“O Rio Grande do Sul vive uma tragédia histórica na vida política, econômica e social do estado. Mas é uma tragédia anunciada. O governador [Eduardo Leite} não é o culpado pelo que está acontecendo. Ele é um instrumento dos culpados, porque ele adotou uma visão tecnicista, neoliberal”.

A visão é de Tarso Genro em entrevista ao TUTAMÉIA. Ex-governador do RS, ex-prefeito de Porto Alegre e ministro nos governos Lula, ele avalia que, apesar do desajuste climático global, o sofrimento poderia ter sido reduzido em 60%, 50%. “Não teria condição de dizer que não haveria nada.
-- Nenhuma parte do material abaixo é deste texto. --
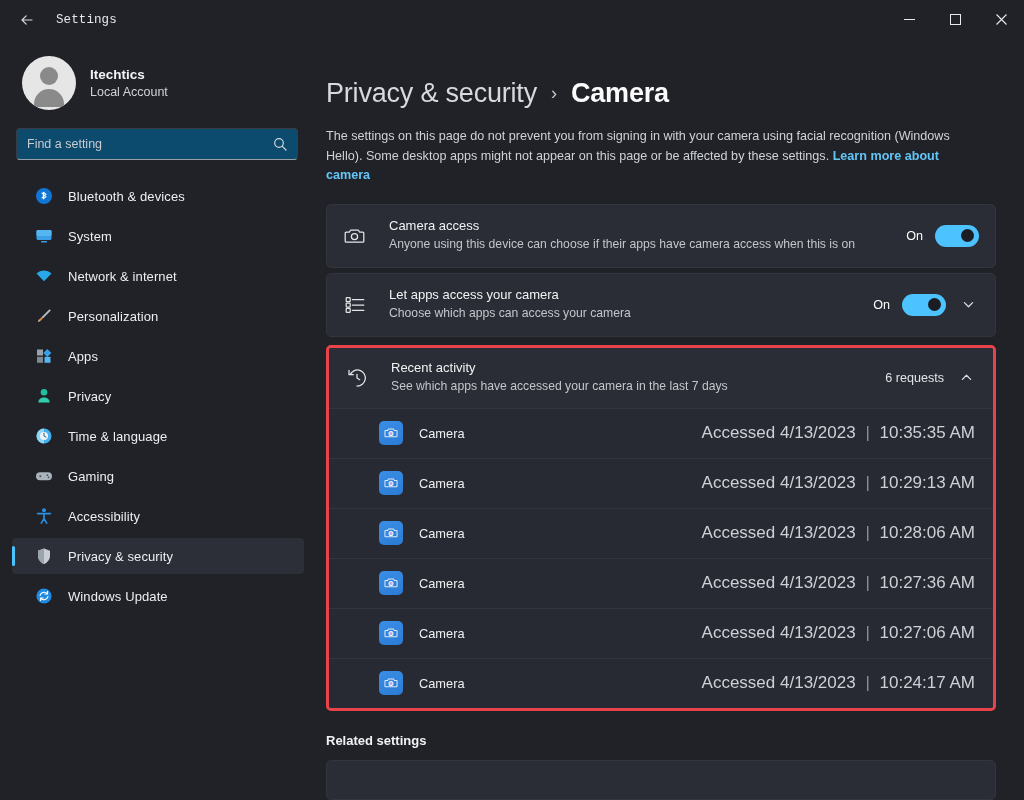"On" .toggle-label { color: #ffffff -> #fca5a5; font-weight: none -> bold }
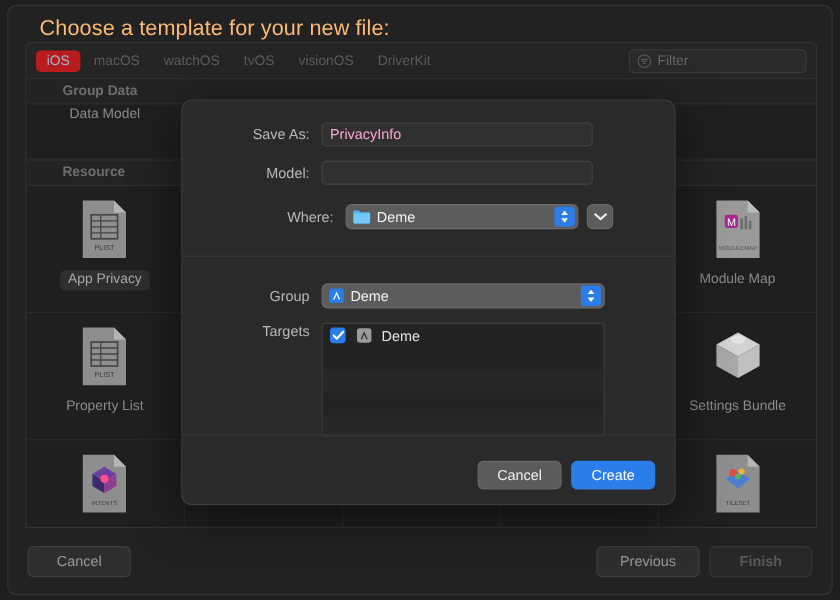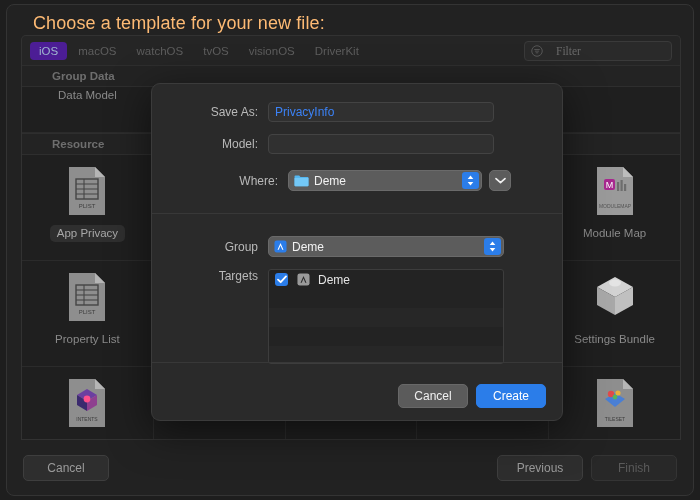"iOS" .tab.selected { background: #4c1d95 -> #b91c1c }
Haveria, mas seria muito menor, sob controle. O governo não tinha nenhum roteiro de alerta, por exemplo”.

Genro lembra que o atual prefeito de Porto Alegre, um bolsonarista fanático, e seu antecessor, também bolsonarista, deixaram de tomar medidas elementares de manutenção das proteções da cidade contra enchentes e esvaziaram a força do quadro técnico municipal, o que amplificou os efeitos da cheia inédita.

Ao TUTAMÉIA, Genro comenta a contratação, pelo prefeito Sebastião Melo, da empresa norte-americana Alvarez & Marsal. “O bolsonarismo, como projeto estratégico, compõe um projeto global da extrema direita que tem origem nos países de capitalismo mais desenvolvido e que tem uma rede de articulações que se articulam em nós muito consistentes e muito previsíveis. Essa empresa é ligada a um conjunto de empresas mundiais que está escorada numa visão da extrema direita americana, do Partido Republicano. Não foi surpresa essa movimentação, porque o Melo é um nó dessa cadeia”. E segue:

“Não é de graça que, quando a extrema direita assume a prefeitura, com o prefeito antes do Melo, ele trouxe um conjunto de jovens pequeno-burgueses, de jovens acadêmicos ligados ao sistema de negócios do capital financeiro. Fez um ‘banco de talentos’. Eram pessoas de extrema direita comprometidas com essa visão neofascista que está se espalhando no mundo. Isso não deu certo”.

Avaliando a ascensão da direita no estado e na extrema direita na prefeitura, Genro observa: “O que foi derrotado em Porto Alegre não foi a esquerda, foi a visão iluminista que vem da revolução francesa” (Clique no vídeo acima para ver a entrevista completa e se inscreva no TUTAMÉIA TV)

Sobre o futuro processo de reconstrução e a posição da elite empresarial gaúcha, muito ligada ao bolsonarismo, ele afirma: “80% da elite gaúcha sempre foi de direta, parte dela sempre foi bolsonarista antes de o bolsonarismo existir, e, parte, é fascista. 20% são empresários, entre aspas, normais. Esses 80% são incuráveis. Se tivesse um golpe, estariam com os militares”.

A catástrofe, porém, traz outros elementos para análise. “Vai ter um impacto no empresariado gaúcho, até porque muitas das obras que o governo federal vai fazer no Rio Grande do Sul podem ser feitas por empresários gaúchos. Quadros técnicos nós temos na universidade e em várias empresas gaúchas, ou empresas de engenharia gaúchas. Não podemos esquecer que essas empresas de engenharia participaram da tentativa de golpe”.

Advogando a necessidade de uma união dos democratas para a reconstrução o estado e do ambiente de debate político, Genro constata:

“Tem uma diversidade de relações de solidariedade que nunca existiram na cidade. Tem uma movimentação majoritária e unitária das verdadeiras pessoas do bem. Nós podemos sair mais fortes; depende da capacidade de intervenção concreta em cada um dos fatos”.